Request — The word "tipos" occurs in some of the lines below; copy each of those lines.

=== Section Start ===

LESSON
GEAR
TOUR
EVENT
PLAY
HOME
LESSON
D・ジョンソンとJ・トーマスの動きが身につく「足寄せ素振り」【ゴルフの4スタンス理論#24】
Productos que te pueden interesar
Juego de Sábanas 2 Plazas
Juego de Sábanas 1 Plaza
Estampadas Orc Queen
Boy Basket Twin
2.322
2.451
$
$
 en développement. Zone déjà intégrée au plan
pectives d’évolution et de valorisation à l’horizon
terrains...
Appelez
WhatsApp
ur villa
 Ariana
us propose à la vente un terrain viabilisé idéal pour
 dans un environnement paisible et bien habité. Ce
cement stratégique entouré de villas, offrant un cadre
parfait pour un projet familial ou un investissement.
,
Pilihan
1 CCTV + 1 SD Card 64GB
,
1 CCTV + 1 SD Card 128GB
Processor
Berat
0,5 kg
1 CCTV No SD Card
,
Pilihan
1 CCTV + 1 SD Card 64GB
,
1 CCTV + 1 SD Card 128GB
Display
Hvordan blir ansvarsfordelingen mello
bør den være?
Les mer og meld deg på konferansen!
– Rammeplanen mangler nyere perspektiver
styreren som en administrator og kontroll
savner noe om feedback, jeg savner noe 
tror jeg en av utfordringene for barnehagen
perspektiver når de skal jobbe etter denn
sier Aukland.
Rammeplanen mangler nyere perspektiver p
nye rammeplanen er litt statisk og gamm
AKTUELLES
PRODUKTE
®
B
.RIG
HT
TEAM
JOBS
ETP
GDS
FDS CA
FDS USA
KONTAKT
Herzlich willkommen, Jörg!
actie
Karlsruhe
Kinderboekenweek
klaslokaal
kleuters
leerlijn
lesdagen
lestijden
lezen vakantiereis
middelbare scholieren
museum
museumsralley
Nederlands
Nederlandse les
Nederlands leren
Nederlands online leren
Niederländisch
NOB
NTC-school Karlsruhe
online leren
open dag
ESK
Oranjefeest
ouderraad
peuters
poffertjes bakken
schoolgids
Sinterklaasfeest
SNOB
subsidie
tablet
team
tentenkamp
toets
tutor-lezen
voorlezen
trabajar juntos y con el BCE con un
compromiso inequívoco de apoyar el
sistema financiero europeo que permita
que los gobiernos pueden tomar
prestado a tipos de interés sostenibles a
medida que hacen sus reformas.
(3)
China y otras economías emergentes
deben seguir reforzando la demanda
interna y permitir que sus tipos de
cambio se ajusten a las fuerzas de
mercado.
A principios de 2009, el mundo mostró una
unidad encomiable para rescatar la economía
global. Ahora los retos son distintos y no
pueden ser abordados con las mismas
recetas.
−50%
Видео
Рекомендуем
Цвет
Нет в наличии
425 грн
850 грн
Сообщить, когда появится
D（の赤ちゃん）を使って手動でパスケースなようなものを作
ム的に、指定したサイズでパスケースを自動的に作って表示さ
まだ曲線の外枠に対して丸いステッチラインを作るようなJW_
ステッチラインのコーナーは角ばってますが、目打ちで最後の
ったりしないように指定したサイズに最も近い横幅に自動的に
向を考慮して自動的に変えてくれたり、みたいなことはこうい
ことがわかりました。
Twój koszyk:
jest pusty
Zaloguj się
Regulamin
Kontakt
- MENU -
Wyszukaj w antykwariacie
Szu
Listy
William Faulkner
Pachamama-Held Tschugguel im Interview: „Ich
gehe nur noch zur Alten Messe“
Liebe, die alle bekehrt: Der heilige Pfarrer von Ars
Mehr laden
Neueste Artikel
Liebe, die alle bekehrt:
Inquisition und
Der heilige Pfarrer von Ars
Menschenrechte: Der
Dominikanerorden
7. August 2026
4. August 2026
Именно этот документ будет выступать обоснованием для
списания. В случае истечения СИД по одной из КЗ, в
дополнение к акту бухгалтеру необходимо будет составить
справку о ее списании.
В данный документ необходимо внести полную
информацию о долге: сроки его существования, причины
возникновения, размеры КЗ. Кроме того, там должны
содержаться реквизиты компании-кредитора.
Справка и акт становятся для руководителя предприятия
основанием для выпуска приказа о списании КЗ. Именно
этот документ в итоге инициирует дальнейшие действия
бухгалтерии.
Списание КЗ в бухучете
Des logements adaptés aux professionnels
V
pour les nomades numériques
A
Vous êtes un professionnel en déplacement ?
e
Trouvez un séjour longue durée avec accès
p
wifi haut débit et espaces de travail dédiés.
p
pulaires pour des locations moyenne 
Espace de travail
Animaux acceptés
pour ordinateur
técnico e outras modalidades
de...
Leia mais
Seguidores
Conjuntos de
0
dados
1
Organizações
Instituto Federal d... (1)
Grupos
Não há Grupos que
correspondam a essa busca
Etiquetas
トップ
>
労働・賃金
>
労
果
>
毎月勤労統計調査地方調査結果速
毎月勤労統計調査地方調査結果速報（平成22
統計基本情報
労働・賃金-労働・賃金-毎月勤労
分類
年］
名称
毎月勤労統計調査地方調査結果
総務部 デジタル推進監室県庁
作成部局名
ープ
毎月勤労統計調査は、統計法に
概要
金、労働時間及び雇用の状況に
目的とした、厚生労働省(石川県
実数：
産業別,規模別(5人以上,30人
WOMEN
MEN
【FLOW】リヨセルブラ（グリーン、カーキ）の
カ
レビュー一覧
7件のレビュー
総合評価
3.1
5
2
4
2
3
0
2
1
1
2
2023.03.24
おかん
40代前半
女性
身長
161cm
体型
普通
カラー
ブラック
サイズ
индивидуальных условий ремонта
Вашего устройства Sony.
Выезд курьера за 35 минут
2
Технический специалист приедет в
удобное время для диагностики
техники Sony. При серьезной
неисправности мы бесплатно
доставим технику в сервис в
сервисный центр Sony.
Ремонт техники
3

=== Section End ===

Answer to this exercise —
prestado a tipos de interés sostenibles a
interna y permitir que sus tipos de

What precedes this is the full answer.